**INSTRUCTION:**
Transcribe all of the records, leaving out any pictures.

**Collection entries:**
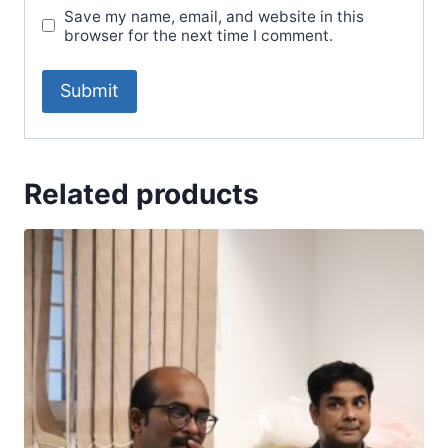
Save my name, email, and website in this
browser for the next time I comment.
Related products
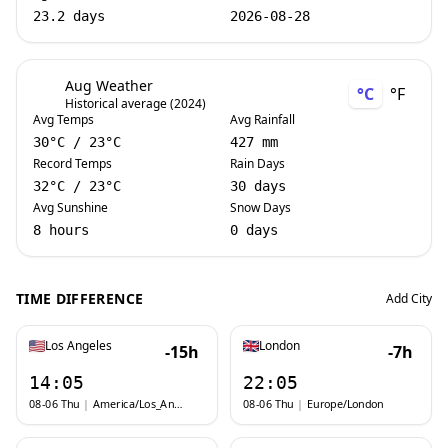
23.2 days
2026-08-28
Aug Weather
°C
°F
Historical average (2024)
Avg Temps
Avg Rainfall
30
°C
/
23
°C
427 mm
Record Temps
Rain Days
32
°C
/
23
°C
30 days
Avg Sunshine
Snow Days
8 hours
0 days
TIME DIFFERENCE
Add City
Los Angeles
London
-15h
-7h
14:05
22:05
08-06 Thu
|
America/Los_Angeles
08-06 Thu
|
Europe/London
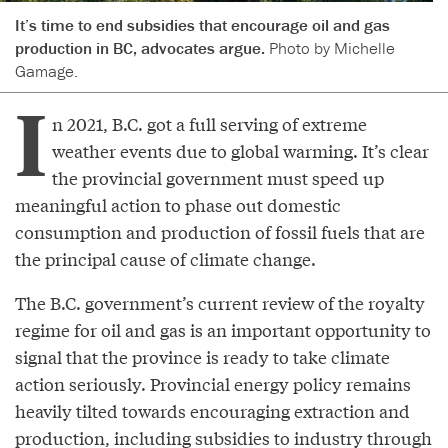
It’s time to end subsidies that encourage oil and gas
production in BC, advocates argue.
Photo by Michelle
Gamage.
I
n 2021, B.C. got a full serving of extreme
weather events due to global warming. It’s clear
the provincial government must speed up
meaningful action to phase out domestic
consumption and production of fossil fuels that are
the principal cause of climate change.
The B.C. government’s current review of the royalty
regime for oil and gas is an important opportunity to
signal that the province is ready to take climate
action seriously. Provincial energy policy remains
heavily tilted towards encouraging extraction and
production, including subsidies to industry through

**YOUR SOLUTION:**
Save my name, email, and website in this
browser for the next time I comment.
Related products
23.2 days
2026-08-28
Aug Weather
°C
°F
Historical average (2024)
Avg Temps
Avg Rainfall
30
°C
/
23
°C
427 mm
Record Temps
Rain Days
32
°C
/
23
°C
30 days
Avg Sunshine
Snow Days
8 hours
0 days
TIME DIFFERENCE
Add City
Los Angeles
London
-15h
-7h
14:05
22:05
08-06 Thu
|
America/Los_Angeles
08-06 Thu
|
Europe/London
It’s time to end subsidies that encourage oil and gas
production in BC, advocates argue.
Photo by Michelle
Gamage.
I
n 2021, B.C. got a full serving of extreme
weather events due to global warming. It’s clear
the provincial government must speed up
meaningful action to phase out domestic
consumption and production of fossil fuels that are
the principal cause of climate change.
The B.C. government’s current review of the royalty
regime for oil and gas is an important opportunity to
signal that the province is ready to take climate
action seriously. Provincial energy policy remains
heavily tilted towards encouraging extraction and
production, including subsidies to industry through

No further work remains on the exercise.